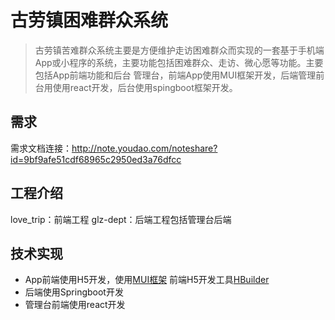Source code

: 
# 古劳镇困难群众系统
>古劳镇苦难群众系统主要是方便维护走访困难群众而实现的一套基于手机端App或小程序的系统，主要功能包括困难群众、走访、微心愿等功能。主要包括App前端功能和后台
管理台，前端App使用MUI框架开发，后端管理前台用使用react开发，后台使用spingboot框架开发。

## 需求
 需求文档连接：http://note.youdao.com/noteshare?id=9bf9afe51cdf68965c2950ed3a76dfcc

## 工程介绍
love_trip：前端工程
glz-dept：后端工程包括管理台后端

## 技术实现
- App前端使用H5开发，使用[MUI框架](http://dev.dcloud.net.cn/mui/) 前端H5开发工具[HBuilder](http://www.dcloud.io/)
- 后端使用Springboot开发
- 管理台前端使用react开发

==============================

Task objective: Print the material verbatim, beginning at its very start and stopping after the line that contains "需求文档连接：http://", with both ends included, and leave the pictures out of your answer.

The completed task:
Source code

: 
# 古劳镇困难群众系统
>古劳镇苦难群众系统主要是方便维护走访困难群众而实现的一套基于手机端App或小程序的系统，主要功能包括困难群众、走访、微心愿等功能。主要包括App前端功能和后台
管理台，前端App使用MUI框架开发，后端管理前台用使用react开发，后台使用spingboot框架开发。

## 需求
 需求文档连接：http://note.youdao.com/noteshare?id=9bf9afe51cdf68965c2950ed3a76dfcc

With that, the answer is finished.